▶ [SOURCE RECORDS]:
╔══

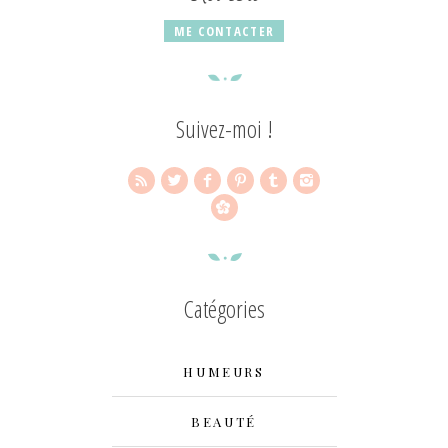
ME CONTACTER
Suivez-moi !
Catégories
HUMEURS
BEAUTÉ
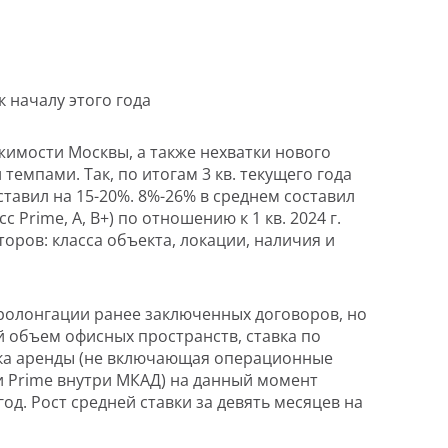
 началу этого года
имости Москвы, а также нехватки нового
емпами. Так, по итогам 3 кв. текущего года
тавил на 15-20%. 8%-26% в среднем составил
Prime, А, В+) по отношению к 1 кв. 2024 г.
оров: класса объекта, локации, наличия и
ролонгации ранее заключенных договоров, но
й объем офисных пространств, ставка по
вка аренды (не включающая операционные
 и Prime внутри МКАД) на данный момент
в год. Рост средней ставки за девять месяцев на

╚══

▶ [TASK OBJECTIVE]: Where a line of the data includes the string "года", list that line.

▶ [SOLUTION TO THE EXERCISE]:
 началу этого года
емпами. Так, по итогам 3 кв. текущего года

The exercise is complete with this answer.